Case Name: The State v. A. G. Blanchard et al.
Court: Louisiana Supreme Court
Jurisdiction: Louisiana
Decision Date: 1851-05
Citations: 6 La. Ann. 515
Docket Number: 
Parties: The State v. A. G. Blanchard et al.
Judges: 
Reporter: Louisiana Annual Reports
Volume: 6
Pages: 515–516

Head Matter:
The State v. A. G. Blanchard et al.
The clause of the 95th art. of the Constitution, which restricts eligibility to parish offices to persons who have the right to vote in such parish, contemplates State officers; and does not prevent a municipal corporation from electing a surveyor who resides in an adjoining parish.
APPEAL from the Fifth District Court of New Orleans, Buchanan, J.
This was an application for a mandamus, upon the relation of Hugh Grant, who alleged, that he had been duly elected to the office of surveyor of the Municipality Number Two; and that the defendant, who was his predecessor, refused to give him up the records, and to permit him to exercise the duties of the office.
The application was resisted, upon the ground, that the relator, being at the time of his election a citizen of another parish, was ineligible to the office.
C. Roselius and P. Warfield, for relator.
Curry and Frost, for defendant.

Opinion:
The judgment of the court was pronounced by
Slidell, J.
The clause of the 95th art. of the Constitution, which restricts eligibility to parish offices to persons who have the right to vote in such parish, contemplates State officers.

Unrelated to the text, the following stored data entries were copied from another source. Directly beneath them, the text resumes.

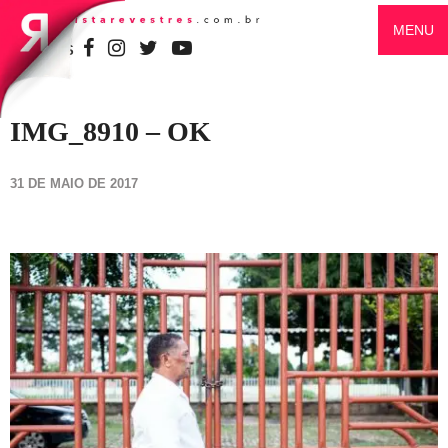
MENU
SIGA-NOS
IMG_8910 – OK
31 DE MAIO DE 2017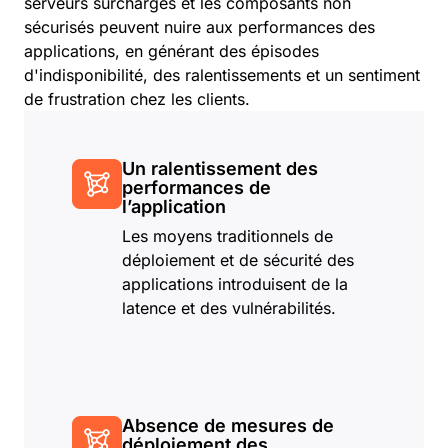
serveurs surchargés et les composants non
sécurisés peuvent nuire aux performances des
applications, en générant des épisodes
d'indisponibilité, des ralentissements et un sentiment
de frustration chez les clients.
Un ralentissement des
performances de
l’application
Les moyens traditionnels de
déploiement et de sécurité des
applications introduisent de la
latence et des vulnérabilités.
Absence de mesures de
déploiement des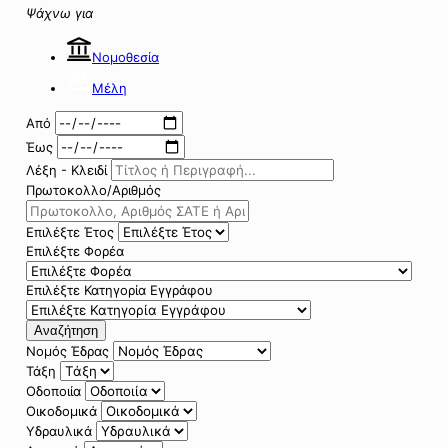
Ψάχνω για
Νομοθεσία
Μέλη
Από
Έως
Λέξη - Κλειδί
Πρωτοκολλο/Αριθμός
Επιλέξτε Έτος
Επιλέξτε Φορέα
Επιλέξτε Κατηγορία Εγγράφου
Αναζήτηση
Νομός Έδρας
Τάξη
Οδοποιία
Οικοδομικά
Υδραυλικά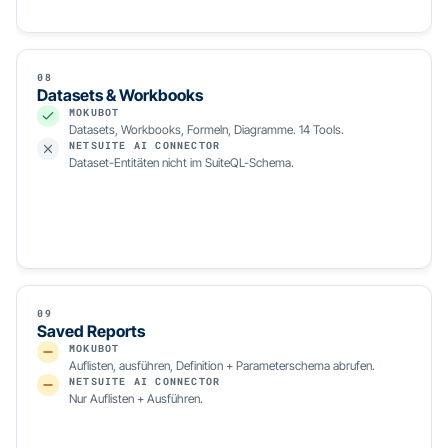
08
Datasets & Workbooks
MOKUBOT
Datasets, Workbooks, Formeln, Diagramme. 14 Tools.
NETSUITE AI CONNECTOR
Dataset-Entitäten nicht im SuiteQL-Schema.
09
Saved Reports
MOKUBOT
Auflisten, ausführen, Definition + Parameterschema abrufen.
NETSUITE AI CONNECTOR
Nur Auflisten + Ausführen.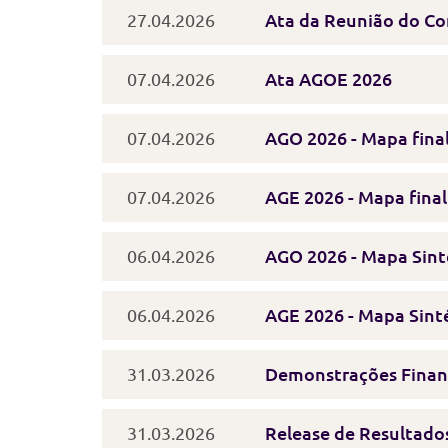
27.04.2026
Ata da Reunião do Co
07.04.2026
Ata AGOE 2026
07.04.2026
AGO 2026 - Mapa fina
07.04.2026
AGE 2026 - Mapa fina
06.04.2026
AGO 2026 - Mapa Sint
06.04.2026
AGE 2026 - Mapa Sint
31.03.2026
Demonstrações Finan
31.03.2026
Release de Resultado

In interpreting the 126 art., which declares that no person shall hold or exercise, at ,the same time, more than one civil office of emolument, except that of justice of the peace, we held, that it contemplated State officers. See Dorsey v. Vaughan, 5th Ann. 156.
Public offices and employments are established for the benefit of the people, not of the functionaries; and it seems to us, that laws restricting the choice of the people, and the area of selection, should not receive a large construction, so as to take in, by implication, offices requiring professional skill, and not representative in their character.
We think there is nothing in the terms of the statutes cited, or the letter or spirit of the Constitution, which prohibits the people of a town or parish from electing, as surveyor, a person who resides in an adjoining parish.
There were serious doubts in the minds of some of my brethren upon this caso; but on consideration of the whole matter, the result has been their concurrence in the affirmance of the judgment.
It is therefore decreed, that the judgment of the district court be affirmed, with costs.